When people analyze literature, one of the first things people seem to do is look for interviews or quotes from the author where the author describes the meaning they intended their text to have.

My question is: when academics and professors of literature analyze texts, how much weight do they give to authorial intent? Is intention ever used as evidence when discussing the meaning of a text? I would be happy with a brief summery of the various scholarly views on this matter (with citations); there's no need to write a PHD thesis as an answer.

  • I intentionally made this question somewhat broad in the interests of making it simpler. If people think it's too broad, I can rewrite it to be based on quotes from literary theorists, etc.
    – user111
    Commented Jan 22, 2017 at 4:59
  • Copying here b/c it's relevant, but I do think it's too broad. The breadth of literary analysis is huge, and while the surface level answer is "it matters," no answer could really be comprehensively complete without a thorough discussion of all predominant literary perspectives. I might recommend changing it to talk about a specific line of thought, because that sort of question would be answerable.
    – user80
    Commented Jan 24, 2017 at 2:43
  • 5
    Nice question, but I agree it's too broad. There are a whole bunch of different "schools" of criticism -- New Criticism, postmodernism, structuralism, etc -- and different ones give or gave authorial intent different amounts of emphasis. The New Critics (who were fashionable in the 1950s) insisted that neither authorial intent, nor anything else outside the text itself, should be given any weight. Some schools (Marxist and Freudian, IMHO) have complicated relationships with authorial intent. So there's a lot of little questions that will lead up to this big one.
    – Kevin Troy
    Commented Jan 24, 2017 at 4:33
  • @amaranth I don't think it was correct to close this question. But I am planning on asking some questions that are based on specific quotes about literary theory, so hopefully they will remain open.
    – user111
    Commented Jan 24, 2017 at 20:08

1 Answer 1


My father was a professor of literature and I am reasonably confident that if he were asked this question he would say that the purpose of criticism is not to figure out what the author meant, but to fully understand and appreciate the nature of the experience that the work creates.

He spent much of his career arguing for the superiority of the 1850 version of Wordsworth's prelude over the 1805. The 1805 version is considerably more liberal in its sentiments and it was preferred by many of the scholars of the day for that reason -- they considered it to be a better work because it expressed more liberal sentiments compared to the more conservative sentiments of the 1850 version.

But my father's argument was not that the 1850 version was better because its politics were more conservative, but that it was better because it was better poetry; that its images were more striking and its emotions both more mature and more deeply felt. (I'm paraphrasing his argument wildly, but that seems to me, through the filter of memory, to be the gist of it.)
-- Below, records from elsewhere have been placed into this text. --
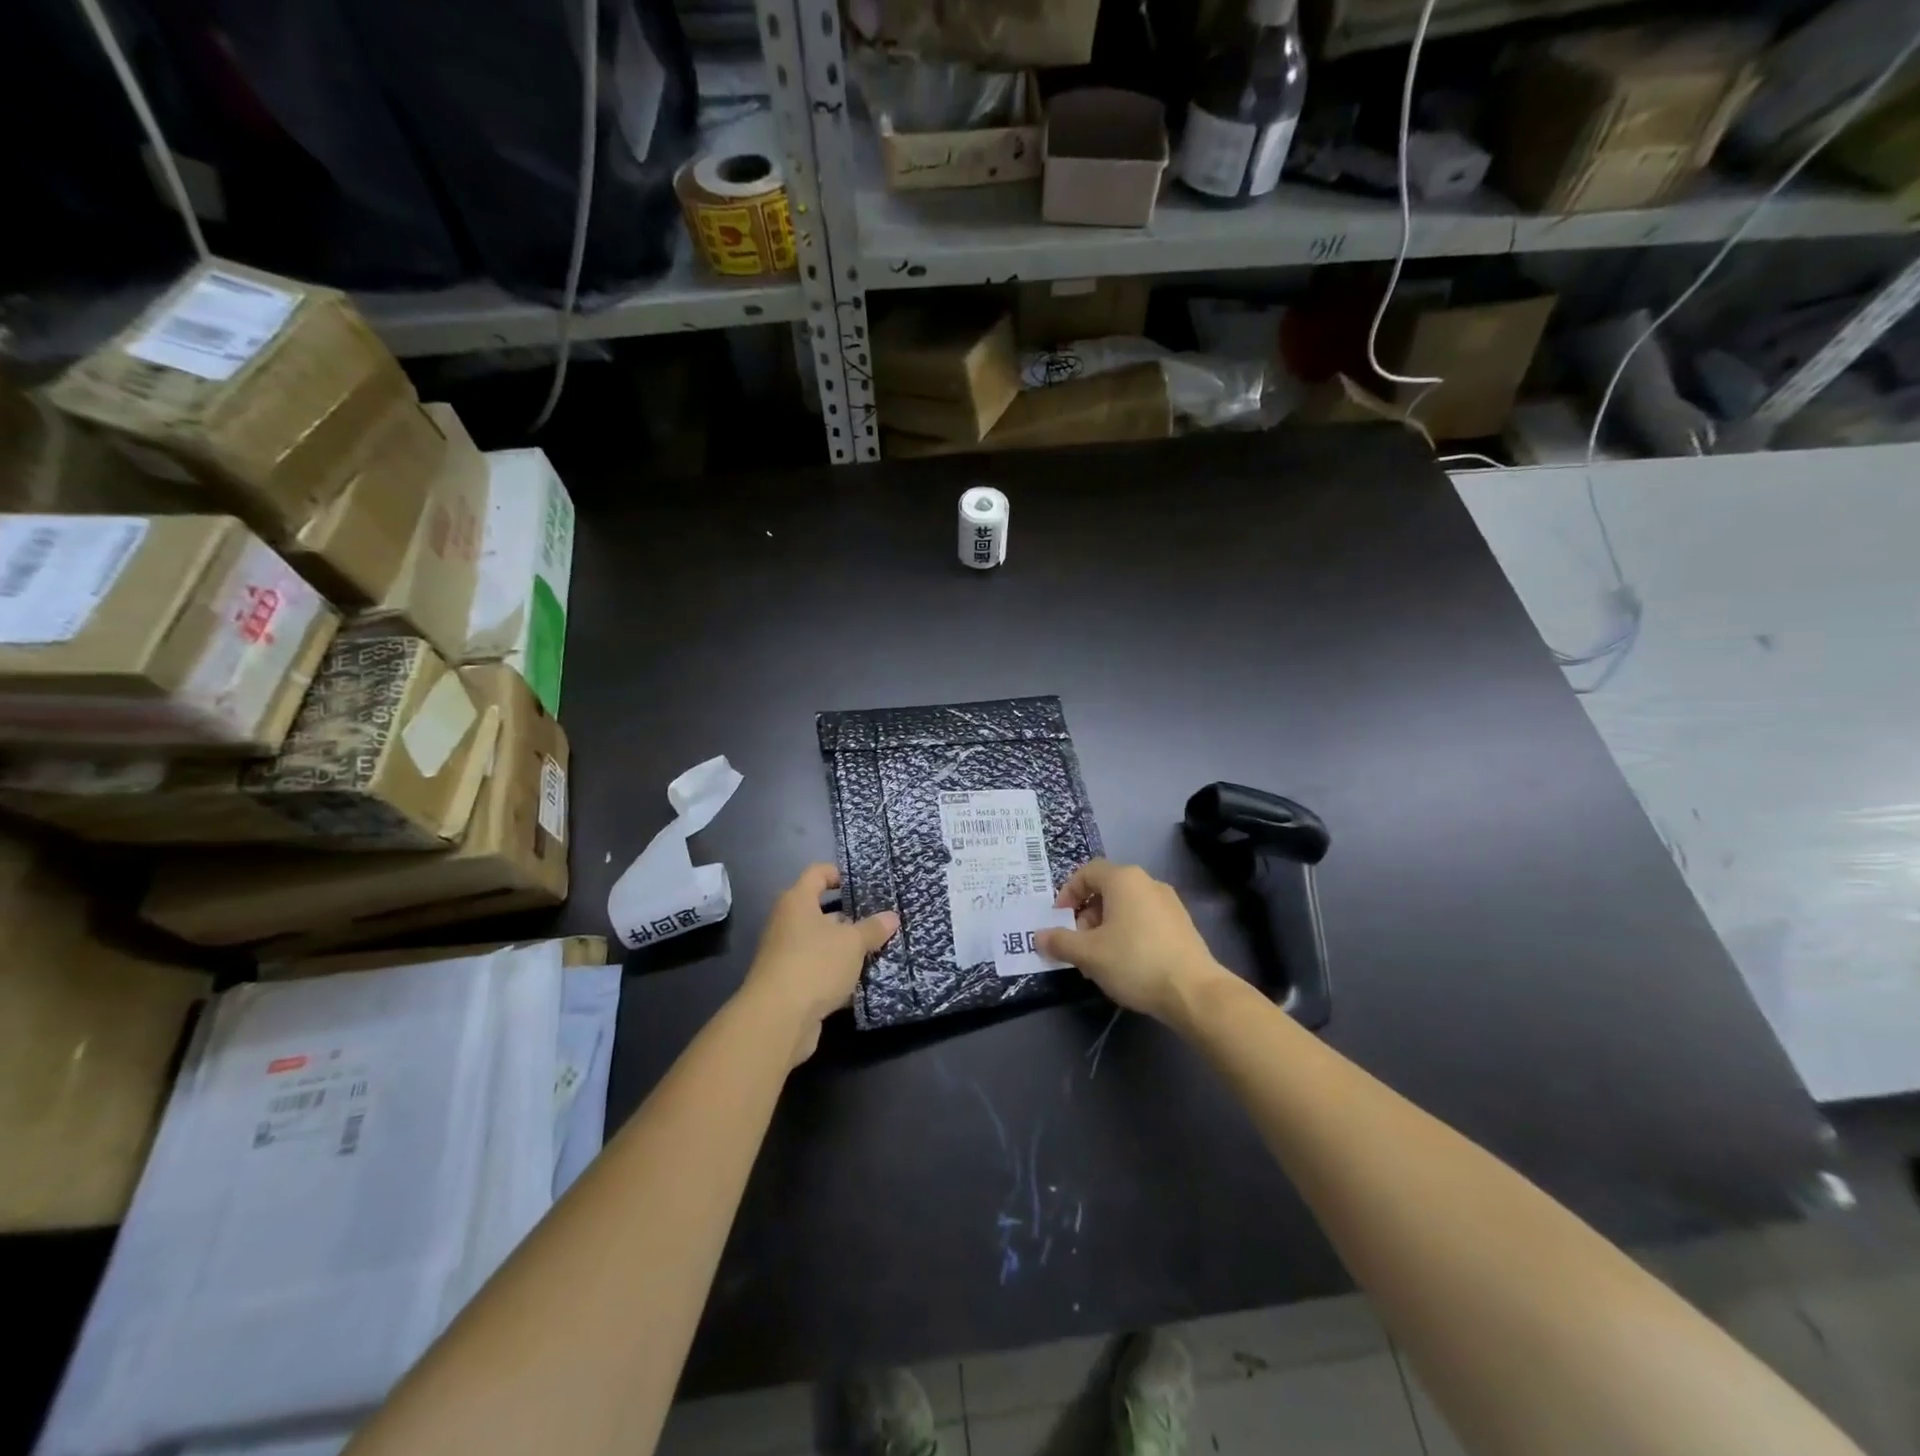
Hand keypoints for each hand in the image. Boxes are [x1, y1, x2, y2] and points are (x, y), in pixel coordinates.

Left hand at [741, 864, 898, 1063]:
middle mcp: (787, 923)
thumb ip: (873, 928)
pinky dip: (837, 973)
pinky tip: (862, 981)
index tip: (864, 883)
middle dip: (850, 915)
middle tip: (880, 919)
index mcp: (797, 902)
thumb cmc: (815, 964)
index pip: (817, 873)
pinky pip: (818, 970)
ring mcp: (785, 955)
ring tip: (878, 949)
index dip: (839, 874)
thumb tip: (891, 917)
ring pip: (821, 943)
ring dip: (845, 948)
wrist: (777, 1020)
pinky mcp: (789, 984)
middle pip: (820, 910)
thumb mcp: (852, 943)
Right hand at [1036, 859, 1225, 1021]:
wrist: (1194, 992)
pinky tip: (1126, 964)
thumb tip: (1038, 937)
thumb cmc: (1135, 962)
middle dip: (1086, 916)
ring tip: (1100, 960)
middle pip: (1106, 890)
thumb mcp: (1088, 954)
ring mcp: (1169, 903)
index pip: (1087, 872)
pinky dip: (1128, 934)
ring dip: (1105, 928)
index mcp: (1124, 879)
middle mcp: (1147, 882)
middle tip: (1079, 945)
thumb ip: (1059, 942)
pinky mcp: (1182, 925)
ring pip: (1125, 907)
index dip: (1067, 893)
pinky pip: (1144, 920)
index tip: (1059, 920)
I also remember an anecdote about Beethoven which I assume I must have heard from him. A woman came up to Beethoven after a concert and asked him what the piece he had just played meant. Beethoven answered by sitting down at the piano and playing it again.

A piece of art, in other words, means itself, the totality of its experience, and nothing else. The purpose of criticism is both to judge the quality of the experience as an experience and to make the fullness of the experience more accessible to the reader.

Of course, this is not the majority view among literary critics.

But to me, the notion of a piece of literature as a covert polemic seems odious. I believe that a writer turns to fiction not to conceal an argument which they are very capable of making plainly, but to record an experience. Sometimes, in other words, what you want to say is not that the world should be such and such, but simply that the world is such and such, not how human life should be lived, but simply what the nature of human experience actually is. Experience, by its nature, cannot be conveyed in summary. It can only be taken whole. The meaning of a poem is the poem. The meaning of a novel is the novel.